Specifically measuring FPS response in studies of fear is highly practical, as the experimental and baseline measures of an individual's startle response can be partitioned, and variance in startle can, in turn, be attributed to fear (or lack thereof, in the case that extinction of fear is variable of interest), allowing illusory correlates (other variables that can also appear to cause an effect on our variable of interest) to be ruled out. There are several experimental climates that can be used to examine the FPS response. Eyeblink FPS response is typically gauged by presenting participants with pleasant and unpleasant (as well as neutral) emotionally evocative stimuli, paired with a loud noise or a flash of bright lights. The presented stimuli can be replaced by having participants imagine emotionally evocative stimuli of pleasant, unpleasant, and neutral natures. FPS response is typically most exaggerated in response to emotionally unpleasant stimuli, followed by pleasant and then neutral stimuli, in members of the general population.

In addition, FPS response in research concerning fear conditioning (and extinction of a conditioned aversion to a previously neutral stimulus) is also commonly examined; such studies will present noise or light startle probes with unpleasant stimuli to condition the FPS to occur in the presence of that stimuli. Measurements of FPS response in response to both the conditioned stimuli and the neutral stimuli (in the absence of light or sound probes) are then taken, with the measured difference in the size of startle response being the variable of interest, as this difference score indicates alteration of naturally occurring and conditioned FPS response. Resulting data from such studies can be used to examine both FPS response in light of conditioned fear, and an individual's ability to break the conditioned fear reactions (extinction).
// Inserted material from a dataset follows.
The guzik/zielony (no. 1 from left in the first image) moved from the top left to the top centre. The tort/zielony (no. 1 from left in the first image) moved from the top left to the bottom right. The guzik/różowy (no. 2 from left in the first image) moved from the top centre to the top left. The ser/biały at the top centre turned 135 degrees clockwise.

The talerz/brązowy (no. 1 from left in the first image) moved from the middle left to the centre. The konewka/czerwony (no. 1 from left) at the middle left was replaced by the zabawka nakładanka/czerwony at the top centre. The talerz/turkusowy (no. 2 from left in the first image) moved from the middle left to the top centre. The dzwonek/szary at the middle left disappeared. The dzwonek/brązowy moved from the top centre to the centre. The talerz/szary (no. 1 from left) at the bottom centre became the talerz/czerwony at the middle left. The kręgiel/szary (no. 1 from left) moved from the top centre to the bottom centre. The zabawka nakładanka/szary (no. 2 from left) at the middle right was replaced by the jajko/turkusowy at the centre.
==FPS and posttraumatic stress disorder==
A heightened (or abnormally overactive) startle response in the face of benign stimuli/settings is often seen in individuals suffering from posttraumatic stress disorder (PTSD), a psychological ailment characterized by maladaptive and inappropriate affective and physiological reactions to stimuli that can be associated with a previously experienced trauma. For instance, combat veterans often experience psychological and physiological panic / anxiety / dissociative "flashbacks" to the traumatic experience that triggered the PTSD pathology in reaction to unexpected loud noises, a stimulus that can remind the individual of gunshots, bombs, or exploding grenades.
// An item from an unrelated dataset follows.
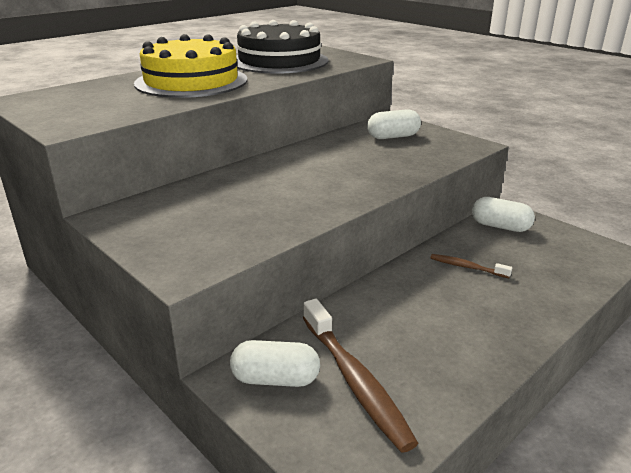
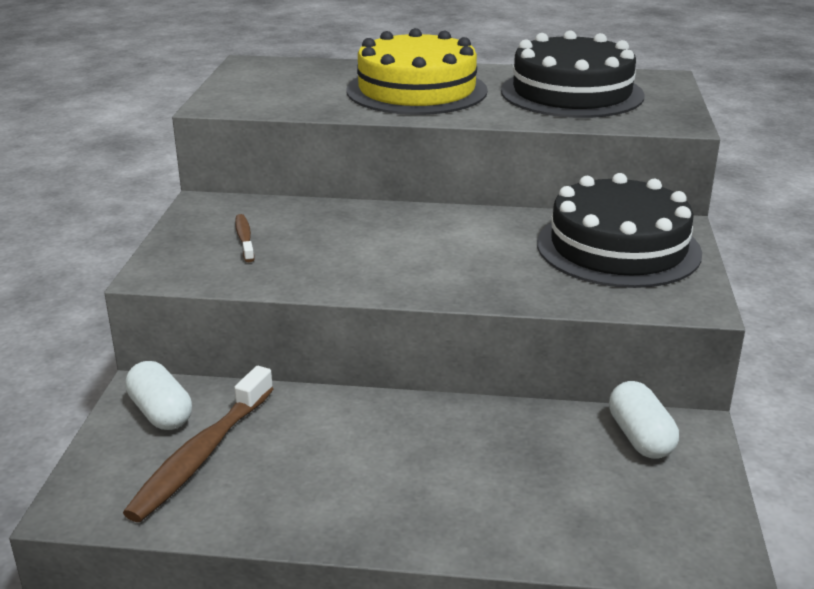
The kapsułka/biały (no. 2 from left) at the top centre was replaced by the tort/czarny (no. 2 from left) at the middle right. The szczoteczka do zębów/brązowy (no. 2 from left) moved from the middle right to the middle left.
Individuals with PTSD have been shown to have an increased FPS response, and data have also suggested that this response becomes further exaggerated when these individuals experience stress. People having been diagnosed with PTSD display similar FPS response to threatening and neutral stimuli, indicating that (unlike those not suffering from PTSD) these individuals have difficulty distinguishing a stimulus as posing a threat or being benign. Additionally, data has displayed a significantly reduced ability for the extinction of conditioned fear responses in combat Veterans with severe, chronic PTSD The reduced ability for fear extinction over longer periods of time in combat veterans, as a result of the pathology associated with PTSD, has also been asserted.

Heightened FPS response has also been implicated in the following disorders, falling under the current DSM-IV-TR classification of anxiety disorders: phobia (social and specific) and obsessive-compulsive disorder. On the converse, mood disorders such as depression have been shown to cause weakened FPS responses in diagnosed individuals.

==Treatment options==
As exaggerated FPS responses can lend to the pathology associated with PTSD and other disorders of the anxiety disorder classification, decreasing the startle response in humans may be of benefit in the treatment of these psychological disorders. Several forms of medication acting on different neurotransmitters (e.g., GABA, dopamine) in the brain have been shown to cause significant reductions in startle response; the medications that are effective in treating conditioned fear are those typically used in the treatment of anxiety.